Eli and I were talking yesterday about this weird Summer that just ended. He said he and Sam were chatting and saying that it felt like our lives were put on hold for the past three months. We didn’t do any of the normal things we do in the Summer (boating, camping, hanging out) because when I wasn’t dealing with John’s treatment schedule, insurance claims, or the side effects from the clinical trial, I was head down working trying to keep my business afloat. Someone told me at the beginning of this journey that being the caregiver of a cancer patient is like a full time job. I didn’t really believe it at the time.
Trust me. It’s true. Only the other full time jobs in your life, like your ACTUAL job or your kids or your parents don’t go away.
It made me sad to hear that my boys noticed it as much as they did and that I had virtually no time to spend with either of them. It’s an unseen but very real side effect of Cancer and I won’t forget what it’s stolen from us this year. I’m determined to make up for that lost time as soon as possible.
Yesterday John started a new drug designed to disable the BRAF mutation in his cells and re-engage the “brakes” on cell development in his body. Because of this mutation, the tumor in his groin had grown much more quickly than it otherwise might have and we’ve been told that this drug could shrink it away to nothing (along with the spots on his liver, renal area, and lung) in a matter of weeks. That’s the great news.
The not so great news is that this drug only lasts, on average, six to nine months and then his body will figure out what’s going on and override the message from the drug and the tumors will start growing again.
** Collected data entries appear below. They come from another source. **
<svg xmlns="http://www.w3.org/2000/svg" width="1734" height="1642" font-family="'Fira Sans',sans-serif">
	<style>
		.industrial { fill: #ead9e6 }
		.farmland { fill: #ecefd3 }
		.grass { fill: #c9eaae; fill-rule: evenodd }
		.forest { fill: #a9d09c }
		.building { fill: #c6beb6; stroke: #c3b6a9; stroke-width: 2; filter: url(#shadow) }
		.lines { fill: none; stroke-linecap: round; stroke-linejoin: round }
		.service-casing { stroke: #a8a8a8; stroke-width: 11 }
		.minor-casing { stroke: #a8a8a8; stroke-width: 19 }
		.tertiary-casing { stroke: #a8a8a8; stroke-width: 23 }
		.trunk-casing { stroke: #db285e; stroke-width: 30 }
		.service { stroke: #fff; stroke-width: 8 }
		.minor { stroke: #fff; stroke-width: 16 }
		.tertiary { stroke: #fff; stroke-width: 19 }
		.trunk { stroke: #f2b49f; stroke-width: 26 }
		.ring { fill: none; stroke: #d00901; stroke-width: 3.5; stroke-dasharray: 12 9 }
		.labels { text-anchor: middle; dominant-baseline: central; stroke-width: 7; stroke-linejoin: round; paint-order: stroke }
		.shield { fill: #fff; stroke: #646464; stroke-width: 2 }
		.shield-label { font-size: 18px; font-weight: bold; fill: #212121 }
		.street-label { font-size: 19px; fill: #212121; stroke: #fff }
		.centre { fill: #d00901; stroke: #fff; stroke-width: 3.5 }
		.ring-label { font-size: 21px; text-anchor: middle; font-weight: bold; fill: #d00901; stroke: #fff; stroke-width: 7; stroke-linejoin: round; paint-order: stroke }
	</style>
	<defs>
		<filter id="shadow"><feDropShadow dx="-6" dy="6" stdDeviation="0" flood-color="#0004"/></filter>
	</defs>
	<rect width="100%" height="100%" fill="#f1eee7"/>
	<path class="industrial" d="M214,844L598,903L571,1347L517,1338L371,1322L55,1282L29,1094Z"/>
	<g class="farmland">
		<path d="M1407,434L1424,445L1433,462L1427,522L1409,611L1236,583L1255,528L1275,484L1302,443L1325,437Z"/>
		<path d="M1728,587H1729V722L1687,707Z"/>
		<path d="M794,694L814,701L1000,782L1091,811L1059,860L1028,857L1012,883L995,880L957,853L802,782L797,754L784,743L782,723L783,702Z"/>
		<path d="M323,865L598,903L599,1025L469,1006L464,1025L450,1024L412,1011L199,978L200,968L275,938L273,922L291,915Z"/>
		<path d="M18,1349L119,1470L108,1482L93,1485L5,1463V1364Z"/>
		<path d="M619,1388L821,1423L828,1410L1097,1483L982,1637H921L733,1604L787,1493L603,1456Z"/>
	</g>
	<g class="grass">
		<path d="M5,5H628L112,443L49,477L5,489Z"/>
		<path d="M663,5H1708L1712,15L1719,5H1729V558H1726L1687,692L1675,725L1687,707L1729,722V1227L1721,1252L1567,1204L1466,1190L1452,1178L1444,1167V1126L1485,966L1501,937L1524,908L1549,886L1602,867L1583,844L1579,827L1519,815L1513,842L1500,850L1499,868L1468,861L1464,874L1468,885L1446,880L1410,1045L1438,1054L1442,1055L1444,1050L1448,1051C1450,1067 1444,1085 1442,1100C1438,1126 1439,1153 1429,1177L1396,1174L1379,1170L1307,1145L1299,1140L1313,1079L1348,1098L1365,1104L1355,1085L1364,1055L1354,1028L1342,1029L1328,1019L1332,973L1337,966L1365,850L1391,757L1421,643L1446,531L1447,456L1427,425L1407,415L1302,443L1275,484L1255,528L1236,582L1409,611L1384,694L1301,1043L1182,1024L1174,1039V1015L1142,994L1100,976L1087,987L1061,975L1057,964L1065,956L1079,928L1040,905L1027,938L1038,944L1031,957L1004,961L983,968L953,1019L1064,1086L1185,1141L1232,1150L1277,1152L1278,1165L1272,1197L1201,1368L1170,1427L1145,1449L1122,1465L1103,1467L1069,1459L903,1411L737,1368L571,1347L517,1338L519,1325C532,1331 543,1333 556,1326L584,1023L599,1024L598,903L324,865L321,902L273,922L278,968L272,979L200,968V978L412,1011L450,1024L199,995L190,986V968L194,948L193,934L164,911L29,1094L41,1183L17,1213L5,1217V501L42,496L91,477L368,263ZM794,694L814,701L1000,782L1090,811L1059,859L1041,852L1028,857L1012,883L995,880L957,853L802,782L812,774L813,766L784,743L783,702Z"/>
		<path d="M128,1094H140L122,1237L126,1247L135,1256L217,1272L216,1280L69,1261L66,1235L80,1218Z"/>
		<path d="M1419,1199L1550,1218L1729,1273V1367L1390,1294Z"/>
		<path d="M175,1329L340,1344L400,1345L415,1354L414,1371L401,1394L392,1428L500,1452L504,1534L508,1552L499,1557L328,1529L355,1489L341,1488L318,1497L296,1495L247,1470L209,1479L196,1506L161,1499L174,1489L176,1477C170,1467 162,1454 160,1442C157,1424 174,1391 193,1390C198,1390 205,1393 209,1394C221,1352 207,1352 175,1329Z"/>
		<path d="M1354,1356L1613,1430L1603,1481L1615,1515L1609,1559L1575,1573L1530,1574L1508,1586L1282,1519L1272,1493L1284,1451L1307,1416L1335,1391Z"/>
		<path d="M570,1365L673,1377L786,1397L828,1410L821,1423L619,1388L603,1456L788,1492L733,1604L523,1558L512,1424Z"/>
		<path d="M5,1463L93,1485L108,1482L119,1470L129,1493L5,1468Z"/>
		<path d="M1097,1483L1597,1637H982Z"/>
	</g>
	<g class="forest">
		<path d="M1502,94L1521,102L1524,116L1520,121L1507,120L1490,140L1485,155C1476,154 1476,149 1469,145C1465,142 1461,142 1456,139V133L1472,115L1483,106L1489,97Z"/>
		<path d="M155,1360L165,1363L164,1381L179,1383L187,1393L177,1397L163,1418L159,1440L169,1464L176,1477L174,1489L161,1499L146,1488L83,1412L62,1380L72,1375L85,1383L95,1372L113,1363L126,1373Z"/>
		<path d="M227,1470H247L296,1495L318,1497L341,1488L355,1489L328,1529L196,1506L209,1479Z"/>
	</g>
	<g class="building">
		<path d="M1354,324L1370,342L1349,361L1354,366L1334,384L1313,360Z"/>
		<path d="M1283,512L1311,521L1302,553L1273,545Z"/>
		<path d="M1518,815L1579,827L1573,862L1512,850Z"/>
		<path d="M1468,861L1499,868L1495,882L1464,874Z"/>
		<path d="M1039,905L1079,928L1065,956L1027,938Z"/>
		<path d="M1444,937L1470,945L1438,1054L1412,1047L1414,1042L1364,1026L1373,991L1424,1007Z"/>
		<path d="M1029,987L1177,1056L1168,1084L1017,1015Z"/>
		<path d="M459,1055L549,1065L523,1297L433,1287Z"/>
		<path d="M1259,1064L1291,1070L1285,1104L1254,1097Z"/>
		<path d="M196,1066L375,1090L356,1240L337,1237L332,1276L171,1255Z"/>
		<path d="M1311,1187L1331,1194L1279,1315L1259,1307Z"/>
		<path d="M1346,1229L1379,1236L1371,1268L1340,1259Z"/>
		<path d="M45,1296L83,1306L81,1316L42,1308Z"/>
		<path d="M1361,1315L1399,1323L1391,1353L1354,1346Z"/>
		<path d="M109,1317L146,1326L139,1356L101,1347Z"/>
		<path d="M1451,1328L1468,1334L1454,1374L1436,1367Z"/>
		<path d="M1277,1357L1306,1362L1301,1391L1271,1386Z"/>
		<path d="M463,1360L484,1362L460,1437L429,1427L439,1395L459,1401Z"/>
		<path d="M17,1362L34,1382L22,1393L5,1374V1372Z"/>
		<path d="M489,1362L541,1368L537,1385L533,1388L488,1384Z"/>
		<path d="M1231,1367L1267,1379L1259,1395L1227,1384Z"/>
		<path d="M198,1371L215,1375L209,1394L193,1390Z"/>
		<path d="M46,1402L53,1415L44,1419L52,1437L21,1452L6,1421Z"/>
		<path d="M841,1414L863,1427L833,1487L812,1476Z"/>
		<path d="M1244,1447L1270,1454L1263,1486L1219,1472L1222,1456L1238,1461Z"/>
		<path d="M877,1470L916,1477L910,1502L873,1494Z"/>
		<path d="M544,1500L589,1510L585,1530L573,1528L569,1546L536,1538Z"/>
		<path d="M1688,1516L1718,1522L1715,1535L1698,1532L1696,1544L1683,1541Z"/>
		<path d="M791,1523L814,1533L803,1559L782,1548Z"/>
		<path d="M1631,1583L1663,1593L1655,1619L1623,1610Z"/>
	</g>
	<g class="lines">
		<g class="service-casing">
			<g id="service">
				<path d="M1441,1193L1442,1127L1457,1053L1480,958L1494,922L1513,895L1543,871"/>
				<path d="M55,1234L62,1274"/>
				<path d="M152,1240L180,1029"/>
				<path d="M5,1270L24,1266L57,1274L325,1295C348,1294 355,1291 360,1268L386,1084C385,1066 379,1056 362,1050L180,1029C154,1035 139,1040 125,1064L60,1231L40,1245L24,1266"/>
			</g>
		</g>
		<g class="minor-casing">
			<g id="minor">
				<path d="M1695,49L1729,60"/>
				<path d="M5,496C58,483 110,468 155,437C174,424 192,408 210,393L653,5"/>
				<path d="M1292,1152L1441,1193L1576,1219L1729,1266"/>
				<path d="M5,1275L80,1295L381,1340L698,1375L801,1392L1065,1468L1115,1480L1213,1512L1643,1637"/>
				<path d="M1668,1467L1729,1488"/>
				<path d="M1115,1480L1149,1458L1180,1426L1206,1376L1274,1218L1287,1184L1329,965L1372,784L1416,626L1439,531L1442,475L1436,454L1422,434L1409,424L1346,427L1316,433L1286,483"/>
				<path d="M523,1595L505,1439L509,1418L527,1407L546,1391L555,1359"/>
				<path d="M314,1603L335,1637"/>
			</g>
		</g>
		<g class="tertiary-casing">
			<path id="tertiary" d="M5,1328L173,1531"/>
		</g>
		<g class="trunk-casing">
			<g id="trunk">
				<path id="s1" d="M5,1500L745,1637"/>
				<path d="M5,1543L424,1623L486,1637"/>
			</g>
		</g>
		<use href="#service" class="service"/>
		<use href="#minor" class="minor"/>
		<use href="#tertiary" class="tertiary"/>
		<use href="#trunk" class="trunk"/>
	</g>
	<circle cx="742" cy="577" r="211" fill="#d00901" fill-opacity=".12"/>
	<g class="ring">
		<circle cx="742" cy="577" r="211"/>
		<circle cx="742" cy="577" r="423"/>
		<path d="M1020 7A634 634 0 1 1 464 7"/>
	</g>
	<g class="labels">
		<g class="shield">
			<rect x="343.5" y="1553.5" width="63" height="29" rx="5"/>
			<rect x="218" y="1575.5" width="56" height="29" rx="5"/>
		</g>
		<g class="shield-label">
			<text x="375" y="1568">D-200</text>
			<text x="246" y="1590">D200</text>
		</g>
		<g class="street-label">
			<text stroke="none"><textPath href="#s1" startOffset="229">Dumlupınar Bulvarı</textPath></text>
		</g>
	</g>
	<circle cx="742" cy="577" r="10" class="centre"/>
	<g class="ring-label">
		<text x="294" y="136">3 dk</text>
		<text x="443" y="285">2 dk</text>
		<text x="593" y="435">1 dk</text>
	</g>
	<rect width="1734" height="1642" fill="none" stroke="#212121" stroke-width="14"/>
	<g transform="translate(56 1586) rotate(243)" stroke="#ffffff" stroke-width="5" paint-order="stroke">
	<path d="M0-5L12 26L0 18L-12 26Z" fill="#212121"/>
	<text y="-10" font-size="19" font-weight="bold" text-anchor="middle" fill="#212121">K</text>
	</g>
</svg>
So it’s a temporary result but one we’ll take for now because it buys us time.
I have to admit, the three weeks or so that he’s felt like himself again and hasn’t had to deal with any of the side effects of the immuno-therapy drugs has been so nice. Almost like a return to normal for us. There’s a little sadness about starting down the side effect road again (with this drug that means severe photo sensitivity, joint pain, fevers, and possible hair loss) but whatever it takes is what we’re committed to.
Tomorrow Johnny & I will celebrate our third wedding anniversary. We’ll spend the day together, just “being” with each other and savoring how sweet that is.
Life is a gift and the people you love are too. Tell them how important they are to you today. You’ll never regret taking that action.